Tag: Greta Thunberg

  • Can we still educate for the world as it is?

    Recently a controversy opposed environmental NGOs and the BNP Paribas bank regarding the bank’s investment into fossil energies. The CSR director tried to close the controversy by explaining: “we finance the world as it is.”

    If we do so, then how can we reasonably expect to change it? The same could be asked for education: are we educating children to live in the world as it is in the same way we (the banks) are financing the world as it is? in other words, can we still educate for the world as it is?

    This question resonates with the latest actions undertaken by young people all over the world against climate change or feminicides. Aren’t young people claiming for being educated / financing a world as they want them to be?

    (all rights reserved)
    (all rights reserved)

    Our incapacity to listen to them is certainly deeply rooted in the practices of BNP Paribas and all other banking and political institutions, i.e. using people’s deposits and votes to finance the world as it is.

    Martha Nussbaum once said (Cultivating Humanity, 1998) that “we produce all too many citizens whose imaginations never step out of the counting house”. How do we step out? According to Nussbaum, we need Socratic citizens who are capable of thinking for themselves and arguing with tradition. It goes back to key questions raised by Margaret Mead back in 1969 (Culture and Commitment): Can I commit my life to anything? Is there anything in human cultures as they exist today worth saving, worth committing myself to?

    In their Capability approach theory, Sen and Nussbaum stated that freedom to achieve well-being is a matter of what people are able to do and to be. Young people think the same. In a recent poll a 51 percent of Americans ages 18-29 said their generation can change the world. The same result was registered in France.

    This is certainly a good moment to listen more carefully to what young people say and more importantly do (or can do).  One of the key principles of child participation, elaborated by Roger Hart, was that the highest level of child participation (*) should be “Child initiated, Shared Decisions with Adults (Children’s Participation, 1997). This is what Greta Thunberg and her friends worldwide are claiming for.

    (* At this level of participation, banks shouldn’t be authorized any longer to finance the world as it is…)

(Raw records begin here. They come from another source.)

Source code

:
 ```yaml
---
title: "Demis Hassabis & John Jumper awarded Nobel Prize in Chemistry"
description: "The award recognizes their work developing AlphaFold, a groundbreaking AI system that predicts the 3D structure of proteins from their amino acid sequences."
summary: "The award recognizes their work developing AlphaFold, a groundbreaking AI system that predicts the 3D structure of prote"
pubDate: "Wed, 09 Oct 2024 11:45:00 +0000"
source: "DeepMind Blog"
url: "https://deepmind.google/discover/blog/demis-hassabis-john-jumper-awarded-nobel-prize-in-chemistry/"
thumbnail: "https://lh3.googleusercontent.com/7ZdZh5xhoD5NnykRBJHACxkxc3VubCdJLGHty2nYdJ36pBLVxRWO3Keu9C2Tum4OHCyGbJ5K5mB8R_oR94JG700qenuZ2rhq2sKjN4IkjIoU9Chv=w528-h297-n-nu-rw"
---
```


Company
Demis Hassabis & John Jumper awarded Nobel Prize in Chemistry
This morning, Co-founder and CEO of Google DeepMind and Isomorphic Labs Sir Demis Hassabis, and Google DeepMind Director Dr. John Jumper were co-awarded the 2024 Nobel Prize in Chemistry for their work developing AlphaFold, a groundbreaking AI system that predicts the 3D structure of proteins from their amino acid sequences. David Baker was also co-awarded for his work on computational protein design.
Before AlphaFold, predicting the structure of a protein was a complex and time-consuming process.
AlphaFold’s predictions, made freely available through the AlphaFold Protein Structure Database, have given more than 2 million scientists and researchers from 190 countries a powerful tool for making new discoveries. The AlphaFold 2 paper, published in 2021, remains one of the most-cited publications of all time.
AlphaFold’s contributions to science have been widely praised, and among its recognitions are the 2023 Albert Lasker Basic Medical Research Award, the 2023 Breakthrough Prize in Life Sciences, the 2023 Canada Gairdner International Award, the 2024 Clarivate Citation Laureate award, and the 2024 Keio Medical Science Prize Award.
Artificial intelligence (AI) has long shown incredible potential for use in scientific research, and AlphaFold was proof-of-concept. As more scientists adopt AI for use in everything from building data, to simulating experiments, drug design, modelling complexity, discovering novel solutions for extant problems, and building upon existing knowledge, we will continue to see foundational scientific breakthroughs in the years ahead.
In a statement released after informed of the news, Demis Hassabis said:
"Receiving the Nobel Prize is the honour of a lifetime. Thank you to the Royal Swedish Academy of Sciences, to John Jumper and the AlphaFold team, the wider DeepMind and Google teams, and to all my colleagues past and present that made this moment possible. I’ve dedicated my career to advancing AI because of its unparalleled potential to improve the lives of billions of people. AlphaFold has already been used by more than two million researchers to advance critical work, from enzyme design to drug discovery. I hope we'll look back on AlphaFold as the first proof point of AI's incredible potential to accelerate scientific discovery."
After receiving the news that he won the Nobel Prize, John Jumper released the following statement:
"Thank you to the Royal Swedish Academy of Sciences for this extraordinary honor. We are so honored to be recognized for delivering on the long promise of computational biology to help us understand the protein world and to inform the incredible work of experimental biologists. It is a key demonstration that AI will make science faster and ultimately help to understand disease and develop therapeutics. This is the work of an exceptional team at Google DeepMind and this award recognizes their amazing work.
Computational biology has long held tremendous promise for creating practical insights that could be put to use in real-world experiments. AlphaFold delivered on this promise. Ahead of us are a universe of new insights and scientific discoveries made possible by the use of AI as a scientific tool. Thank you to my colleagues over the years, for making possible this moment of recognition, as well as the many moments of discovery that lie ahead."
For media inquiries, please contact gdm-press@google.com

  • Teaching about climate change?

    “We call France, the country of the Paris agreement, to launch a major project to make the fight against climate change a priority of national education and higher education, and make the school a laboratory of the transformation of society.”

    This vibrant call made by Valérie Masson Delmotte, vice president of the IPCC workgroup 1 and Laurence Tubiana rightly questions our capacity to act upon climate change from an educational perspective.

    Why should we believe in the overwhelming power of education to act upon climate change? Why would climate change education succeed in raising awareness and changing behaviours when environmental politics have been a dismal failure?

    The New York Times asked a simple key question in one of its surveys:

    Do you think schools should teach about climate change? Why or why not?

    That is the first question we must answer!

    Others follow: Should students learn about the natural and human causes of global warming? Should they learn about solutions? Should they learn about the politics related to it? Why do you think these topics should or should not be included in science curriculum?

    Once the questions are raised about students, come the questions about teachers and their ability to teach climate change.

    The NCSE/Penn State survey found a robust correlation between ignorance of the level of the scientific consensus on climate change and willingness to use pedagogical techniques:  10 percent of the teachers declared rejecting human responsibility over climate.

    © Yale Climate Connections
    © Yale Climate Connections

    More dangerous, is the tendency to use fallacious pedagogical arguments such as encouraging students to “debate the likely causes of global warming” or “come to their own conclusions” on the topic to foster doubt or denial about climate change.

    The following question was raised on a debate platform (see here): Should climate change be taught in schools?

    We can read answers from climate deniers such as: “Climate change is a myth. God is the great and merciful and we have to act accordingly to his emotions. Acid rain is simply God crying angry tears at the reduction in the burning of forests.”, Much more worrying is the following answer: “All theories, whether they be evolution, climate change, or any other kind of theory should be taught in school. As long as they are backed up with facts and great minds behind them, I do not see why climate change would be any different. Of course, there should be a counterpoint to any theory which should also be taught.”

    The pedagogical argument for debate in the classroom is in that case the starting point of climate change denial. And denial is at work on many more issues that we now consider as part of what must be taught in school. It happens with climate change and also with evolution, sexual abuse, gender, antisemitism…

    Even if we rightly believe that education is part of the answer on climate change, we may question the efficiency of teaching in this matter. Ivan Illich criticized the “illusion on which the school system rests (assuming) that most learning is the result of teaching”. For him, “most learning happens casually”.

    Margaret Mead argued that fighting back the dangers facing our planet should begin by understanding “the immense and long-term consequences of what appear to be small immediate choices”. Is it the responsibility of schools and teachers?

    Protecting nature can’t be reduced to an educative challenge. French anthropologist Claude Levi-Strauss, once argued that “protecting nature is a right of the environment in regard to man”. Enforcing this right is maybe first a matter for lawyers and not for teachers.